• Исходный текст:
....
Сам Толстой бывал у Николая Алексеевича, и мне приходилось его видеть и слышать в простой, семейной обстановке.
Толстой тогда писал об искусстве, требуя от него добрых, христианских начал.
Попутно скажу о своем впечатлении от Льва Николаевича.
Один раз на рождестве, при закрытии ученической выставки, в опустевший зал вошел старик-крестьянин в полушубке и попросил разрешения осмотреть выставку.
— Толстой! — пронеслось среди учащихся, бывших на выставке, и все бросились за ним.
Лев Николаевич был необычайно приветлив, удивительно прост и сердечен в обращении с нами, учениками, старался не высказывать своего мнения, очевидно, чтобы не давить нас своим авторитетом, и больше выведывал наше мнение, наши взгляды на искусство.
И удивительное дело: гений, личность огромной величины — он умел сразу так близко подойти к нам, малым людям, и слиться с нами в общих интересах, что мы забывали про его величие, увидев в нем родственную, человеческую натуру и понимающего нас художника, величие которого нас не пугало.
Подошли мы к одной картине, мастерски, в духе Фортуни, написанной на библейскую тему.
— Это что? Это зачем? — почти вскрикнул Толстой.
Один из учеников заметил:
— Почему вам, Лев Николаевич, не нравится картина? В ней богатая техника.
— Техника? А что такое техника? — переспросил Толстой.
Ученик нашелся и отпарировал вопрос:
— Что такое техника — это вы, Лев Николаевич, прочитайте в ‘Анне Карениной’ объяснение художника Михайлова.
Лев Николаевич весело рассмеялся.
— Забыл, забыл, — говорит, — давно читал!
В другой раз, когда я уже заведовал передвижной выставкой, в момент ее закрытия подходит к кассе Толстой в сопровождении художника-Пастернака и просит у кассира пропуск на выставку.
— У нас, — говорю, — ученики и учителя не платят за посещение выставки.
— Знаю, знаю, у передвижников это так, — соглашался Толстой.— Ну я и проберусь учеником, учеником…
На выставке оставался один посетитель — яркий представитель буржуазии, один из семьи московских купцов Морозовых, кутила и сумасброд. Про него рассказывали, что он, приезжал в какой-либо город и останавливаясь в гостинице, требовал выселения всех живущих в его этаже, заявляя: ‘Я плачу за все и не желаю, чтобы кто другой жил со мною рядом’. В модном, дорогом смокинге, с пышным красным цветком в петлице и сам красный от вина — он, увидев Толстого, начал бегать, вокруг него, спрашивая у меня:
— Это Толстой, Толстой?
Льву Николаевичу, видимо, надоело видеть перед собой вертящуюся фигуру, и он, нахмурившись, спросил:
— Что этому петушку надо?
Пришлось посоветовать Морозову оставить нас в покое, и тогда к Толстому вернулось хорошее настроение.
— Это что за барынька? — показывает на рисунок Репина с княгини Тенишевой.
— Рисунок, — говорю, — Репина, и очень хороший.
....
• Содержимое набора данных:
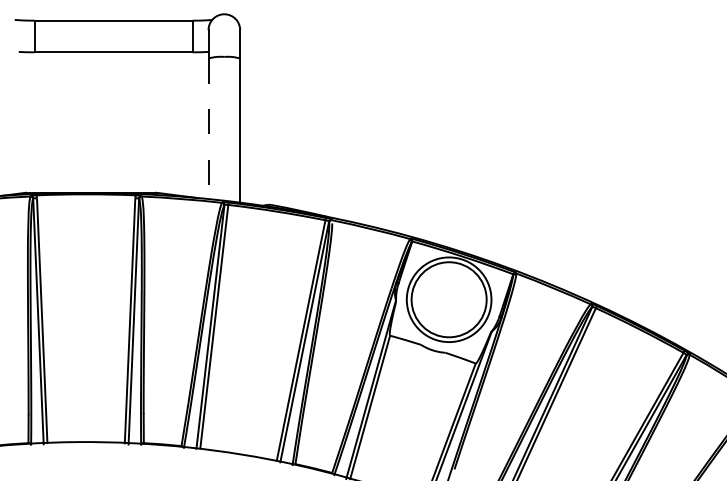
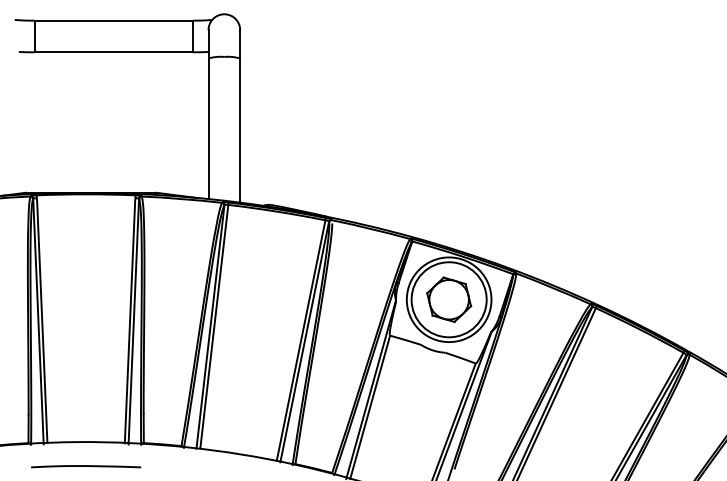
line at (208, 129): dashed -> solid
part at (449, 299): none -> present
line at (86, 466): none -> present
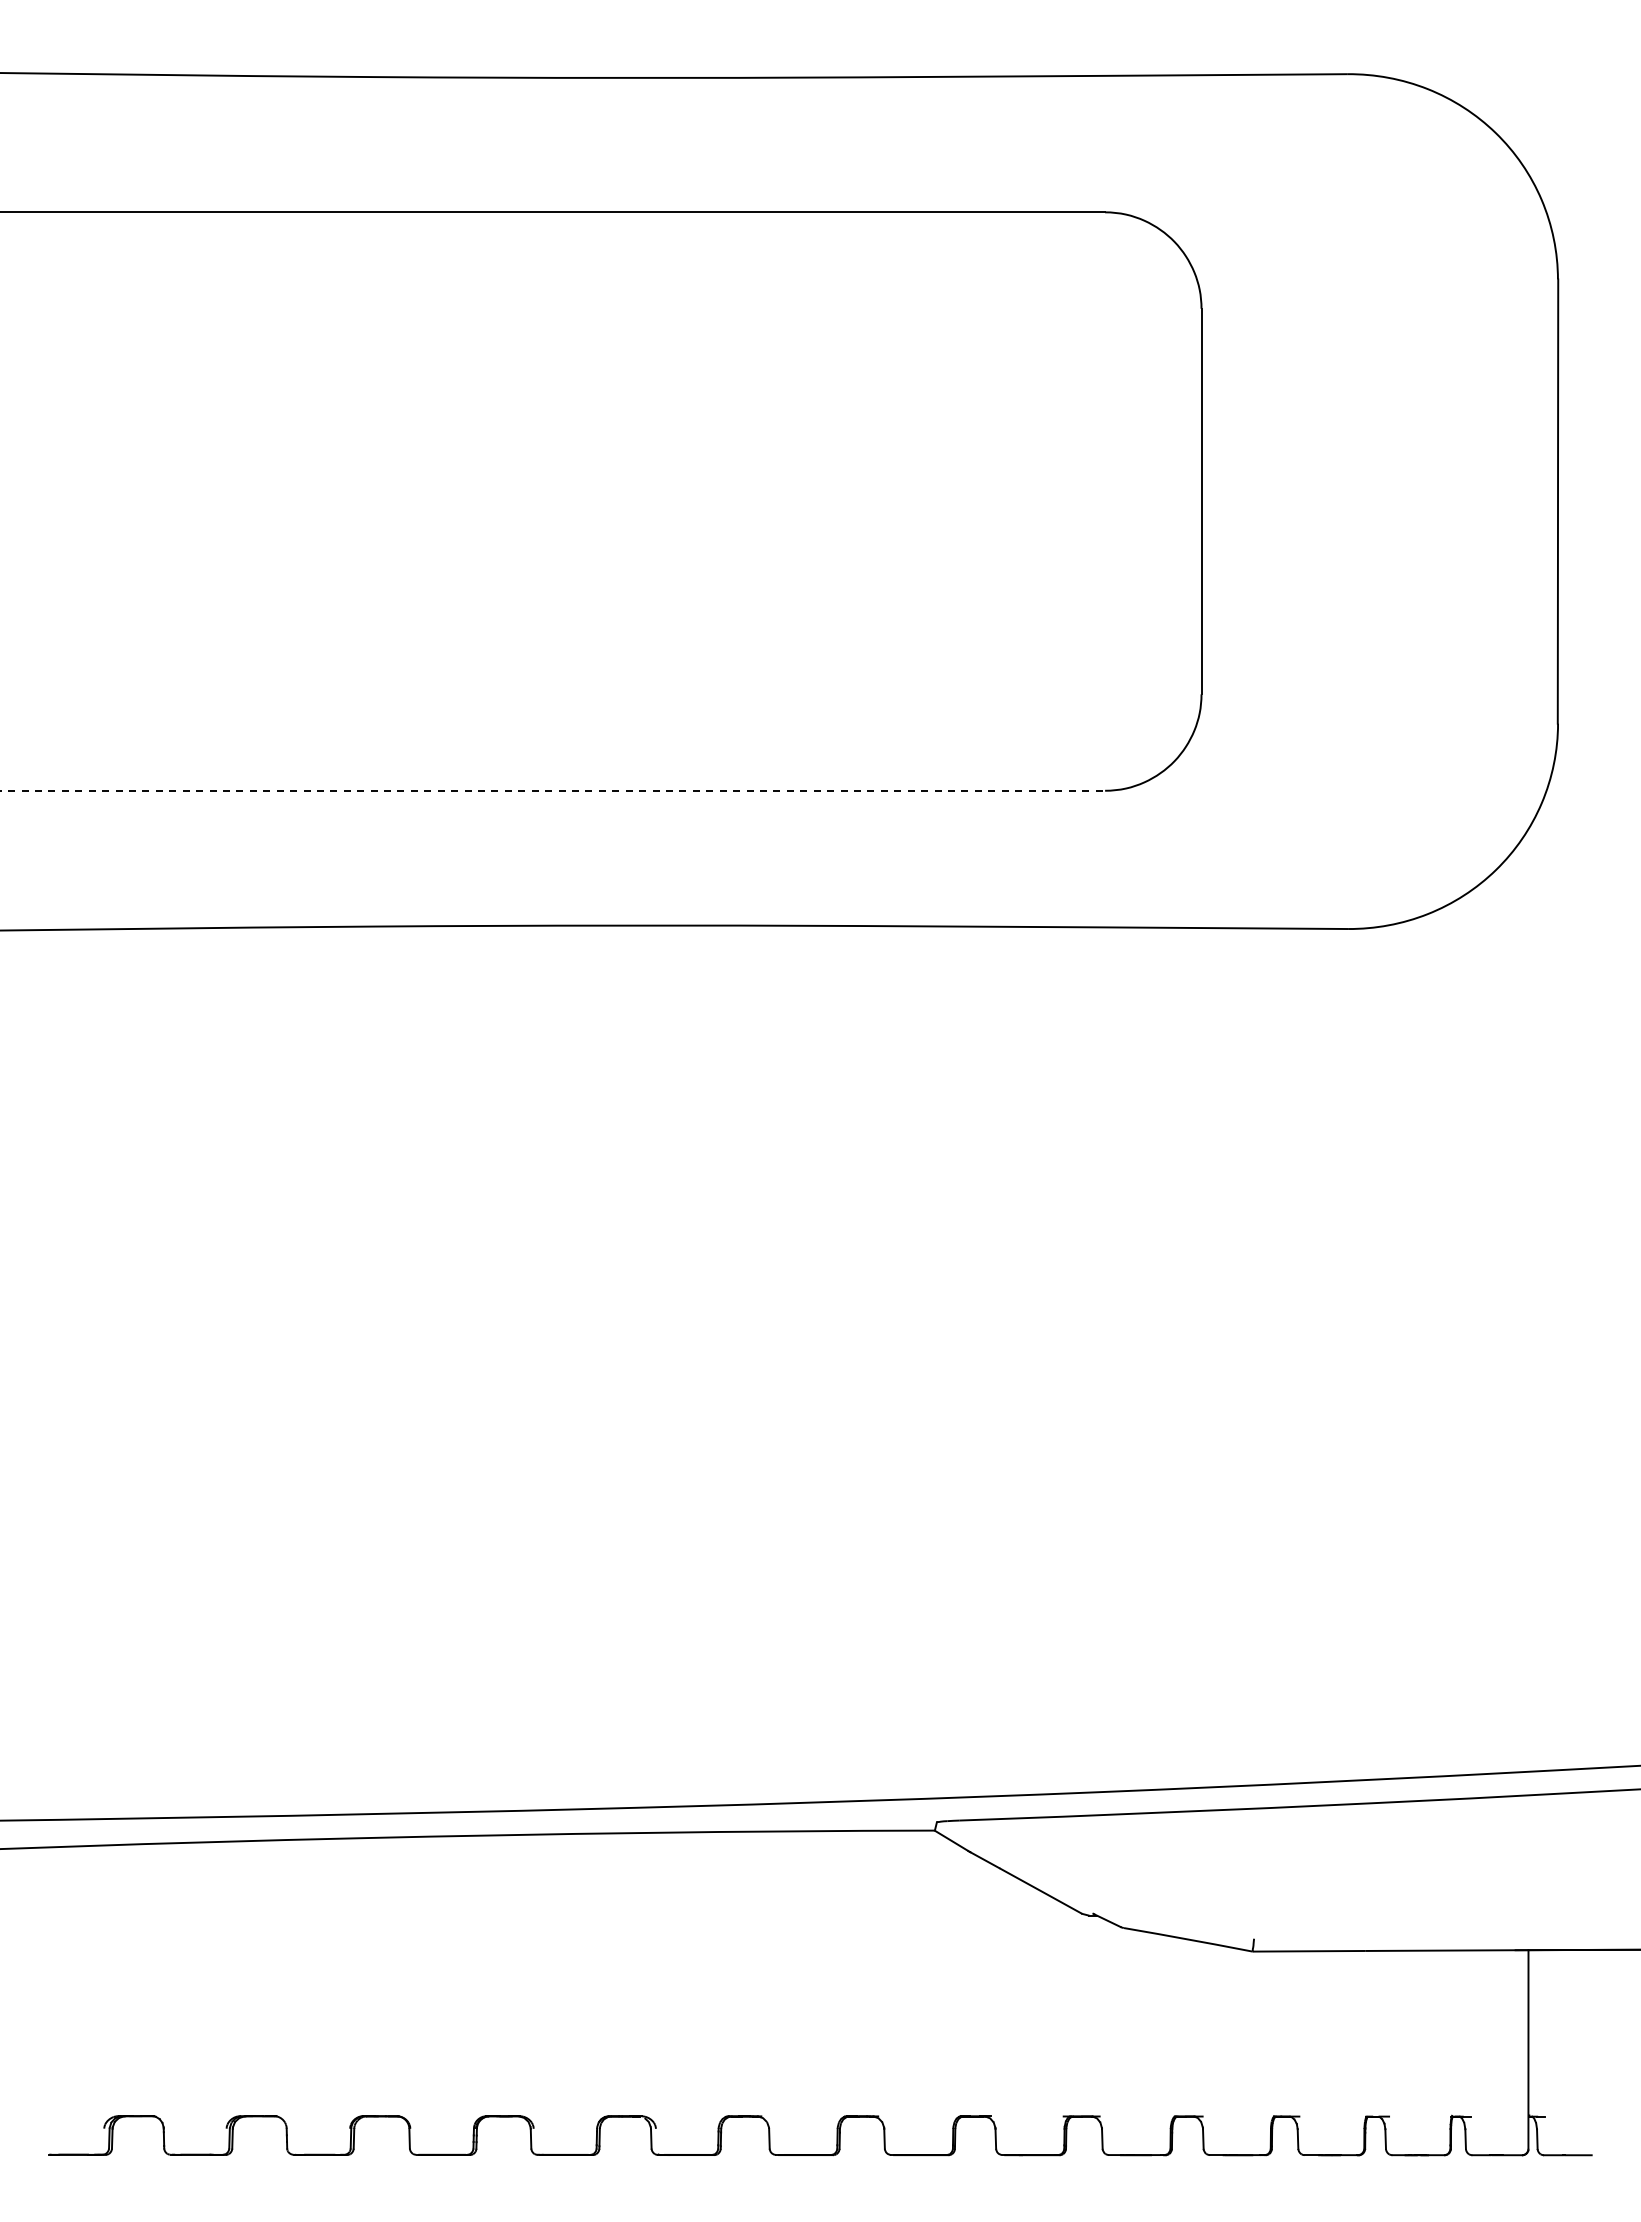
....
• Задания:
- a) Какие реплики Толстого в тексте о Толстом переданы прямой речью? Перечислите их все.
- b) Подхватите текст о Толстом после его последней фразы и продолжите его.
Список — это самостоятельный материал, с текстом о Толстом он не связан.

• Ответы по заданиям:
- a)
- «Это что? Это зачем?»
- «Техника? А что такое техника?»
- «Забыл, забыл… давно читал!»
- «Знаю, знаю, у передвижников это так. Ну я и проберусь учеником, учеником…»
- «Что этому петушку надо?»
- «Это что за барынька?»

- b)
Толстой: — А зачем? Вот я спрашиваю у Репина: зачем он пишет ту или другую картину? Говорит — не знаю. Как так? Художник должен знать — зачем, и писать то, что должен.
Защищая пейзажи Волкова от нападок на них художников, говорил, что художники так увлеклись техникой, красками, что не признают простого, искреннего выражения, не любят мужичьего голоса.
Остановился вдруг перед картиной Нилуса, изображавшей старого господина в цилиндре, с букетом цветов в руке, перед закрытой дверью на площадке лестницы.
— Вот это хорошо, хорошо, — повторял Лев Николаевич.
— А как же? Господин всю жизнь носил цветы какой-то особе, что за этой дверью. И в этот раз, уже седой, стоит и ждет, когда его впустят поднести цветы. И только! Больше у него ничего не осталось. Право, хорошо!
При каждой встрече с Толстым я был всегда пленен его необъятной человечностью, теплотой его чувства.
Для всех у него находилось простое, ласковое слово, совет или, в мелочах, житейская бодрящая шутка.
Вечер, на дворе мороз. Ожидали Льва Николаевича. Он входит в переднюю, топочет сапогами без калош, снимает шапку и трет уши, а сам весело:
— Молодец, мороз! Надрал уши, надрал уши!
И всем, встречающим его, становится хорошо от простых слов великого человека, и принимают его все радостно, с открытой душой.
С художниками Лев Николаевич был особенно близок, и я не слыхал, чтобы он отказал кому-либо из них в позировании.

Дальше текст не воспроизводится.